I guess many of us go through the waiting stage waiting for the sound of the key in the lock, the sound we'll not hear again.

I lost my Mom almost three years ago, so I know the sadness of losing a mother. I looked after my Mom for three years during our journey through Mom's Alzheimer's disease. It was a sorrowful and slow leave-taking for us. For you, the loss was sudden, so it will take a while to believe it's real.

It must have been very hard for you to walk away from Mom while she was still on life support. And you made a difficult decision to donate her organs, so that others might go on living.

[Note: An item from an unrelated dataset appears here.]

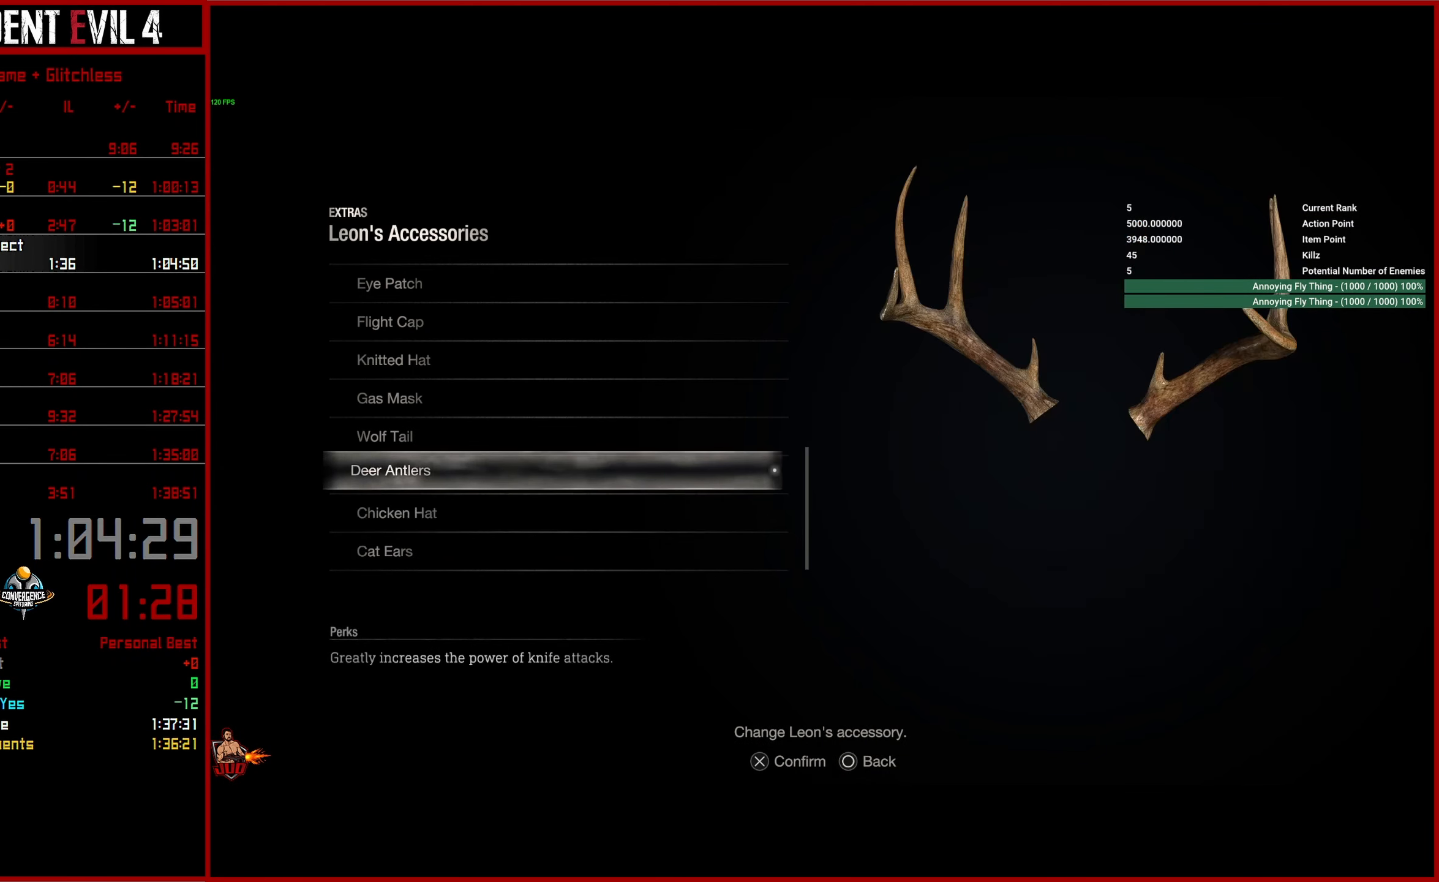
{"buttons": ["CIRCLE"], "left_stick": "center", "right_stick": "center", "button_events": [[167, "CIRCLE", "down"], [217, "CIRCLE", "up"], [433, "CIRCLE", "down"]]}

The guilt you feel is normal. You go on, you see the sunshine another day, and you feel your Mom doesn't. Yet she deserves to see you happy.

How do we get through it, you ask? One day, one minute, at a time. It seems you have family to help you through, so that's good. If you can talk about your mother with each other, that will help. Talk about the good times.

Some of us believe that those who've gone on ahead can hear us still, so tell your Mom you miss her, tell her what she's done for you and for others that you are thankful for. Tell her you won't forget her. Trust that she is watching over you and let her know you will be all right. And believe your Mom is all right now, too.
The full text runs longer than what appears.